Nederland heeft zijn toegevoegde waarde in de internationale samenwerking op het gebied van stabiliteit, veiligheid en rechtsorde – de geïntegreerde inzet van politieke, ontwikkelings- en veiligheidsinstrumenten – dit jaar effectief benut en verder ontwikkeld, door het uitvoeren van projecten en activiteiten in fragiele gebieden als Soedan, Burundi, Congo, Palestijnse Gebieden, de Balkan en Afghanistan. Mede door een actieve inzet van Nederland, onder andere op samenwerking tussen departementen, binnen de VN en tussen internationale organisaties, heeft hervorming van de veiligheidssector (SSR) internationaal aan belang en effectiviteit gewonnen. Investeren in een professionele veiligheidssector die adequaat kan reageren op instabiliteit gaat hand in hand met het wegnemen van onderliggende oorzaken van onvrede, zoals werkloosheid, om daarmee instabiliteit te voorkomen. Zo zijn in landen als Jemen en Mali plannen voorbereid ten behoeve van conflictpreventie, concreet en vooral gericht op deradicalisering in bepaalde risicogebieden. Een andere thema waar Nederland resultaat heeft geboekt is de implementatie van resolutie 1 325 en de rol van vrouwen bij conflictpreventie en –beheersing. Over dit onderwerp organiseerde Nederland een internationaal seminar dat resulteerde in concrete samenwerking met Spanje ten aanzien van opleiding van deelnemers aan vredesmissies. Om in diezelfde missies beter geïntegreerd militair-civiel te werken (3D) speelt BZ tevens een actieve rol in het project Common Effort van het NL-Duitse legerkorps. Overige missies waar Nederland actief operationeel en beleidsmatig aan bijdroeg waren EUFOR-Althea (Bosnië-Herzegovina), EULEX Kosovo (Kosovo), EUPOL COPPS (Palestijnse Gebieden), NTM-I (Irak), USSC Dayton (Palestijnse gebieden) en UNMIS (Soedan).

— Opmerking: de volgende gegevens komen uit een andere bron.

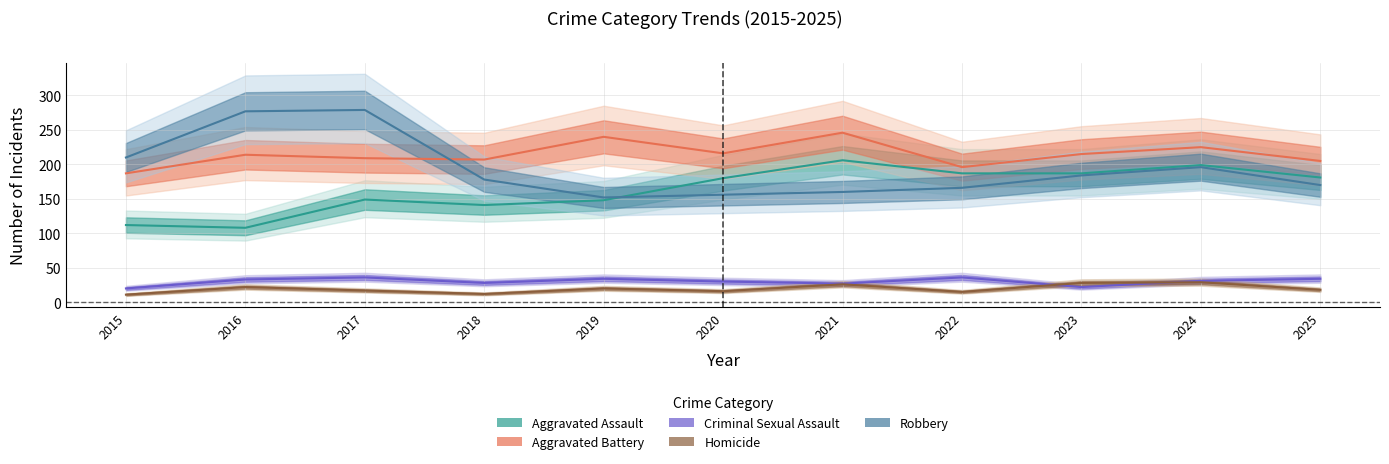

At which label does Robbery reach its minimum?

2019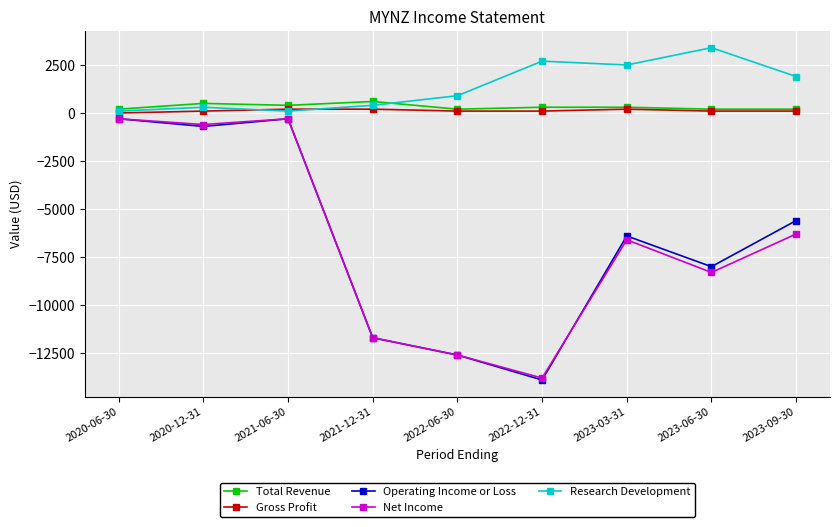

True or false: Total Revenue and Net Income cross at least once.

False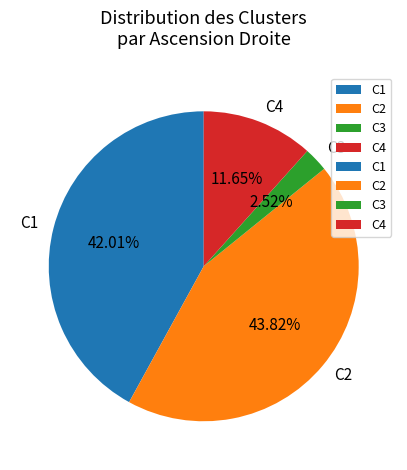

True or false: C2 accounts for 55% of the total.

False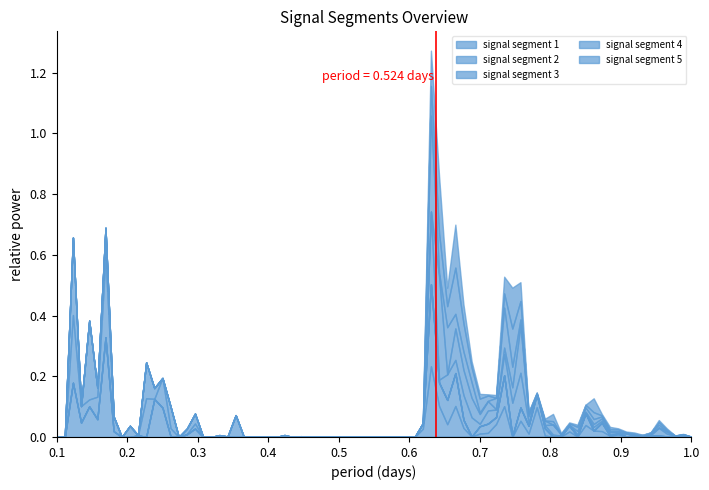

What is the value of the 2nd point from the left?

1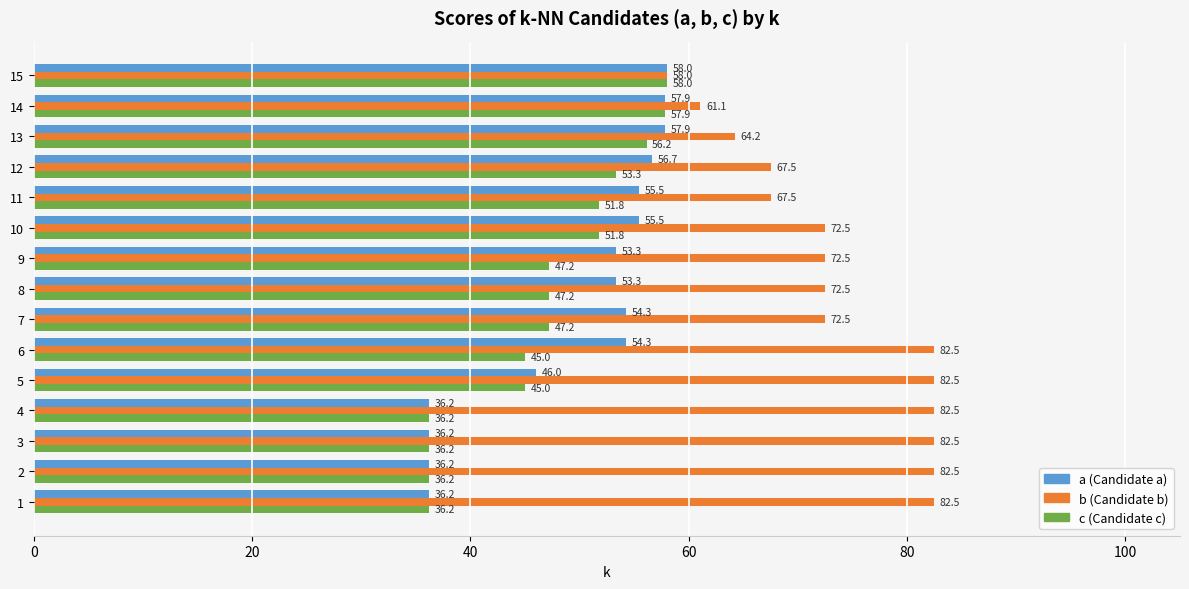

What is the spread (max minus min) of values at 6?

37.5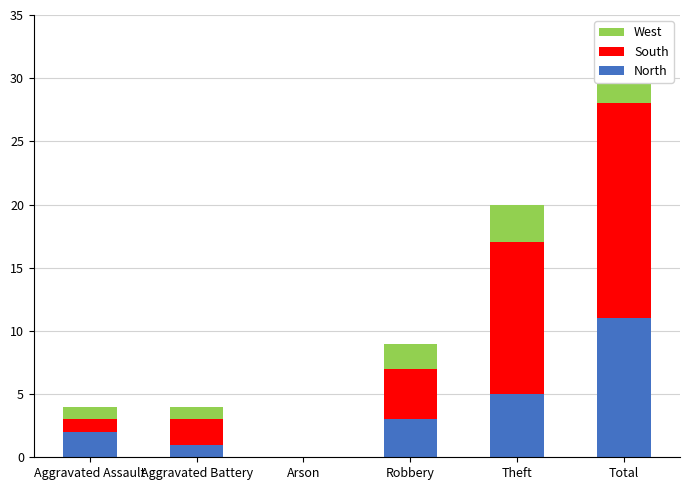

At which label is North closest to 5?

Theft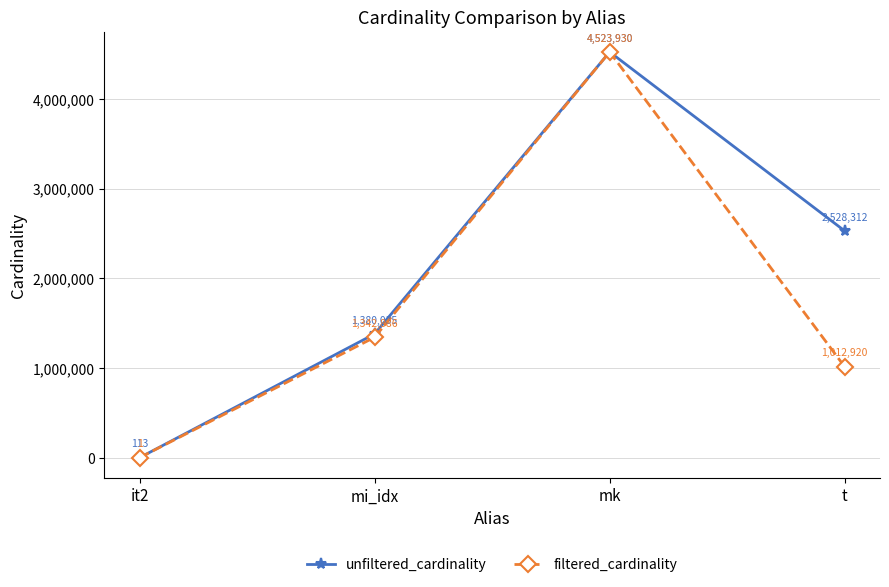

Is it true that filtered_cardinality equals 6319578 at mk?

False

In 2010 werd een OESO/DAC multi-donorevaluatie van vredesopbouw- en conflictpreventie-inspanningen in Zuid-Soedan uitgevoerd. De evaluatie concludeerde dat de donorsteun aan conflictpreventie en vredesopbouw gedeeltelijk succesvol was en sterk wisselend per regio. Hiervoor worden de moeilijke context waarbij uit moest worden gegaan van het bewaren van eenheid tussen Noord- en Zuid-Soedan en het gebrek aan capaciteit van de Zuid-Soedanese overheid als belangrijkste oorzaak genoemd, alsmede de relatief beperkte steun van donoren ter bevordering van veiligheid en goed bestuur. Nederland heeft de resultaten van de evaluatie gebruikt om nog sterker dan voorheen in te zetten op goede donorcoördinatie in de regio. Hierbij staan, in samenwerking met andere donoren, capaciteitsversterking en aandacht voor conflict, veiligheid en rechtstaat centraal. In het voorjaar van 2011 ontvangt de Kamer een kabinetsreactie op de multi-donorevaluatie.

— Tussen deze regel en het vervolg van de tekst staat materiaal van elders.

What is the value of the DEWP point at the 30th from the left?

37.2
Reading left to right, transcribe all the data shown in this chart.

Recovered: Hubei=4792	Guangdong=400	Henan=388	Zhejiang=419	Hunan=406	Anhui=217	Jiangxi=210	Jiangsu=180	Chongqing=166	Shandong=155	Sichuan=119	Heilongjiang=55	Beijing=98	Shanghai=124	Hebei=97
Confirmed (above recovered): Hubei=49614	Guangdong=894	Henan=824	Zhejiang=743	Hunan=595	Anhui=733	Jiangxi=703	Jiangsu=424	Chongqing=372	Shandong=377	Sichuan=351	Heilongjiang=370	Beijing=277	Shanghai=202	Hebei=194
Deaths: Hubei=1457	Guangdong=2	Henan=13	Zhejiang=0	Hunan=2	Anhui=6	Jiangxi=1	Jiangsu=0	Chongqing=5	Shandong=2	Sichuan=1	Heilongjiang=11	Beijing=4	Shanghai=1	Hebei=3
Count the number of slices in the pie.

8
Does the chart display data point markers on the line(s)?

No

Ten behoeve van de stabiliteit en de wederopbouw heeft Nederland in 2010 begrotingssteun gegeven aan Burundi. Het betrof een uitgestelde betaling van begrotingssteun voor 2009. Zoals voorheen golden hierbij de specifieke voorwaarden voor begrotingssteun aan fragiele staten: de ontvangende overheid moest committment tonen ten aanzien van armoedebestrijding en ten aanzien van een dialoog met de donorgemeenschap. De begrotingssteun is verstrekt via de Wereldbank.
Operationele doelstelling 2.6
Effectieve Humanitaire hulp
Eén van de principes van «Goed Humanitair Donorschap» waaraan NL zich gecommitteerd heeft, betreft vroegtijdige, voorspelbare inzet van humanitaire hulp. Het is echter niet gelukt 75% van het beschikbare budget in de eerste vier maanden van 2010 toe te kennen. De aardbeving in Haïti vergde begin 2010 veel van de beschikbare capaciteit, daarnaast vertraagde de demissionaire status van het kabinet de besluitvorming over het budget voor humanitaire hulp en was door een tussentijdse korting bijstelling van het budget noodzakelijk.
Nederland heeft voldaan aan haar doelstelling om minstens 80% van de bijdragen aan VN of Rode Kruisfamilie geheel of gedeeltelijk ongeoormerkt in te zetten. Dit heeft bijgedragen aan snelle, flexibele en voorspelbare bijdragen van Nederland als donor bij crisissituaties.
Operationele doelstelling 2.7
Goed bestuur in prioritaire landen
In 2010 is zowel door het departement als door vele ambassades bijgedragen aan het verbeteren van de kwaliteit van het bestuur in partnerlanden en vanuit het Matra-programma in landen in Oost- en Zuidoost-Europa. Daartoe is niet alleen samengewerkt (waar mogelijk) met overheden in de desbetreffende landen, maar ook met NGO’s en lokale media. Daarnaast wordt samengewerkt met internationale organisaties als de VN en de Wereldbank. Dit laatste gebeurt vooral via de Governance Partnership Facility, een programma op het terrein van goed bestuur, beheerd door de Wereldbank, waaraan behalve Nederland ook Noorwegen en het Verenigd Koninkrijk bijdragen.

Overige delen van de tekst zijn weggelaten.